# Two blocks with spring (no friction), force applied: displacement?

1. Sep 6, 2011

### ddtozone

1. The problem statement, all variables and given/known data

A 2kg block & 3kg block (left & right, respectively) are on a horizontal frictionless surface connected by a spring with K=140 N/m. A 15N force is applied to the 3kg block towards the right. How much does the spring stretch from its equilibrium length?

2. Relevant equations

F=-kx
others, maybe?

3. The attempt at a solution

I simply did force over constant, which is 15/140=0.107m. Is it this simple, or do you use the masses in some way?

Thank you!

2. Sep 6, 2011

### Rayquesto

the gravitational force of the 3kg is going to be more than the 2 kg gravitational force.
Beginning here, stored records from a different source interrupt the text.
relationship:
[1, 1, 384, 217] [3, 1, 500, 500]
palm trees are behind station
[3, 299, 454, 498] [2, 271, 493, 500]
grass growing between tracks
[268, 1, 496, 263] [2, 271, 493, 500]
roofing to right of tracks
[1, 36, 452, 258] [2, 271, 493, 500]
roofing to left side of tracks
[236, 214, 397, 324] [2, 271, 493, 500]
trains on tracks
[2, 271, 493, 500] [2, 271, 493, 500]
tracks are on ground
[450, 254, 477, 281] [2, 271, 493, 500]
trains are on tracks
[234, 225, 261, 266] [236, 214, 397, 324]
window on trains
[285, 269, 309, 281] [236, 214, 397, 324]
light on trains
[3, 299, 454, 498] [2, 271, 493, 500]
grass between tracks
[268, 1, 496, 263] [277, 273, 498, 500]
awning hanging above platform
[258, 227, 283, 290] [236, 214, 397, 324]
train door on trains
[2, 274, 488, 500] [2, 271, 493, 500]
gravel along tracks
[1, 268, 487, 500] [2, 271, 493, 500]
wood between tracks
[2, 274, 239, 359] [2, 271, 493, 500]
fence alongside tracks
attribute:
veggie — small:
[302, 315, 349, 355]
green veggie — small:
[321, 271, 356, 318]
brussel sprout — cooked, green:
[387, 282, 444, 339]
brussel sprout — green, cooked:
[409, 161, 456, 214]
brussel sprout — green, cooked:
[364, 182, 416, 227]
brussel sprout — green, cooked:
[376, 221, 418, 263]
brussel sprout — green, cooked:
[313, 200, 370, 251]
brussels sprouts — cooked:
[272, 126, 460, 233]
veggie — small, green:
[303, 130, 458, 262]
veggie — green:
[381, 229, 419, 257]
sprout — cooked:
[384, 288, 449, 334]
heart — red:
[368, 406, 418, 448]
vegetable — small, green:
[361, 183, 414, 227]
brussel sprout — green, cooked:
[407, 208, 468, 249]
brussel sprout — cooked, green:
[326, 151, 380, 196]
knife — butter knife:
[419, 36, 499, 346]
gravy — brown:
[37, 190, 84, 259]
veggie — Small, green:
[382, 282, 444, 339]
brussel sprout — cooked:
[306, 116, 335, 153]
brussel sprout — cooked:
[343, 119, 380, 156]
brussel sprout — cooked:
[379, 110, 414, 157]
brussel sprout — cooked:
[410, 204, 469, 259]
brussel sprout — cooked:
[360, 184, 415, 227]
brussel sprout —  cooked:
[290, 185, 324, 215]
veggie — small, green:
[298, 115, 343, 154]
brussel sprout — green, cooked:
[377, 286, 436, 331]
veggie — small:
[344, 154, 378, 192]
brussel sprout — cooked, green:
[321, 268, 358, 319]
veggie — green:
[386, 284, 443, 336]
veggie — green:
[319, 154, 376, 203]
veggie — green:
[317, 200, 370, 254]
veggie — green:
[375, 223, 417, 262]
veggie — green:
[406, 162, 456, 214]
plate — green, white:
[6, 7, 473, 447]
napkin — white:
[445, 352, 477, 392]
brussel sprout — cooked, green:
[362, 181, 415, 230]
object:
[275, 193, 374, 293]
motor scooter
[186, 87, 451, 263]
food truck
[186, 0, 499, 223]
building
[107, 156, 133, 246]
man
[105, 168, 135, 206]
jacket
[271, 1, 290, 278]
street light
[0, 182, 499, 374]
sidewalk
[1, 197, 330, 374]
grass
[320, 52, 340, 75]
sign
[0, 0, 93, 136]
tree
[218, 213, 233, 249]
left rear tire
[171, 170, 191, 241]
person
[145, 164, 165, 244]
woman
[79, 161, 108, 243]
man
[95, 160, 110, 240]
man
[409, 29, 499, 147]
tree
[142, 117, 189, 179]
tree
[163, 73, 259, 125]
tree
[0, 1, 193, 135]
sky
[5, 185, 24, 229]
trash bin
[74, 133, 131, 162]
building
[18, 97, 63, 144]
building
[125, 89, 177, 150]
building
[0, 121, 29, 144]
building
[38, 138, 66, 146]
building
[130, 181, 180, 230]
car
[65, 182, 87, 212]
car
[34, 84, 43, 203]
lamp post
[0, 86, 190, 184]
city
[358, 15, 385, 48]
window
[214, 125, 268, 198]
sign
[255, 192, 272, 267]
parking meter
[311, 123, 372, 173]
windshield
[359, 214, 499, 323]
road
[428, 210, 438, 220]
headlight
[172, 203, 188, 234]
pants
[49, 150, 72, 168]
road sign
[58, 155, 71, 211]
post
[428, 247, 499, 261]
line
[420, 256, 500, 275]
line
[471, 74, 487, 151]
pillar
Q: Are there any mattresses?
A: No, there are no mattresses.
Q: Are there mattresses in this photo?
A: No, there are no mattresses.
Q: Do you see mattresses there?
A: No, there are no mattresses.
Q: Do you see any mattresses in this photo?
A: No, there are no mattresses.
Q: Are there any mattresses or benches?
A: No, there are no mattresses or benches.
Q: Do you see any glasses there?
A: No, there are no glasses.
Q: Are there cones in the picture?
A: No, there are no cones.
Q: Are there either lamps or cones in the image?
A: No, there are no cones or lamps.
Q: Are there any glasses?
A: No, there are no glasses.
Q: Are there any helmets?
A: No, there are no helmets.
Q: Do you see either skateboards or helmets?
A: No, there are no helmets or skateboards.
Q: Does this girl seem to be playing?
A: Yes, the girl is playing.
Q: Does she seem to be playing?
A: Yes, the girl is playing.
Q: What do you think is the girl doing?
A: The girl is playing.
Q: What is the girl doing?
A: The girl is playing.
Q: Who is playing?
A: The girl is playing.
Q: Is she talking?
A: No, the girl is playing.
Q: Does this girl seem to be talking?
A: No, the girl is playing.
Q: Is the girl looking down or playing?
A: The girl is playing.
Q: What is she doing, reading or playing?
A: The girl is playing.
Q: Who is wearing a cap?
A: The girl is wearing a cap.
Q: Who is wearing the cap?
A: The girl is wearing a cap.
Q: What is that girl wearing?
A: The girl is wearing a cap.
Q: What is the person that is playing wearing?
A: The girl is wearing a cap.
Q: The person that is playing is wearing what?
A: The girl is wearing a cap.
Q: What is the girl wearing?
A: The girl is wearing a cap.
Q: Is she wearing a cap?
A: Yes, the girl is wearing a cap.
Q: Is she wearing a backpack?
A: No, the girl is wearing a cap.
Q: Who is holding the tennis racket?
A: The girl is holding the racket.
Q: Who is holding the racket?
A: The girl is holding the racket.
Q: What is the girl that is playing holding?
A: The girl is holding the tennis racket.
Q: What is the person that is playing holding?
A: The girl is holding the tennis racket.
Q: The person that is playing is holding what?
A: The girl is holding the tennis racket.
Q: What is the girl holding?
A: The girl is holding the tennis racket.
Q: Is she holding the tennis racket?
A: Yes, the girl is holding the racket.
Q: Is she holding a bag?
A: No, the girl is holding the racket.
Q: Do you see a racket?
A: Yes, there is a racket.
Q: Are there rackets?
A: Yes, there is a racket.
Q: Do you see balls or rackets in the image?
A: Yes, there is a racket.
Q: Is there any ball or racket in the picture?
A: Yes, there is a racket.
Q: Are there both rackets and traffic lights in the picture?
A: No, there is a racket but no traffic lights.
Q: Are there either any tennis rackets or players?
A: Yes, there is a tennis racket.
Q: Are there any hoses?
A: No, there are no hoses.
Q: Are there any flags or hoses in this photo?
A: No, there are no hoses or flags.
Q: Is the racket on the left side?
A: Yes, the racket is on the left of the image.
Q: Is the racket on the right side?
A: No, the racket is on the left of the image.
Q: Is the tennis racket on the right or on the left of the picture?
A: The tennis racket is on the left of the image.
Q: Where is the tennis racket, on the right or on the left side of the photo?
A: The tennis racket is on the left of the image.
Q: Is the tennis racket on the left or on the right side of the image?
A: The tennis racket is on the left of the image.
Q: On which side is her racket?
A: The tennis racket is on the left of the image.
So, when you pull with 15N to the right, it will not act like a fixed spring constant. So, what you should do is say 3-2kg=1kg so the resultant will include 9.81 newtons in terms of the spring being moved, not the entire system which includes the spring and the two blocks. So, I think the answer is 15N-9.81N then you multiply by its constant.

3. Sep 6, 2011

### ddtozone

Oh ok, that makes more sense. But wouldn't you divide by the constant instead of multiplying by the constant, so the final answer would be N/(N/m)=m?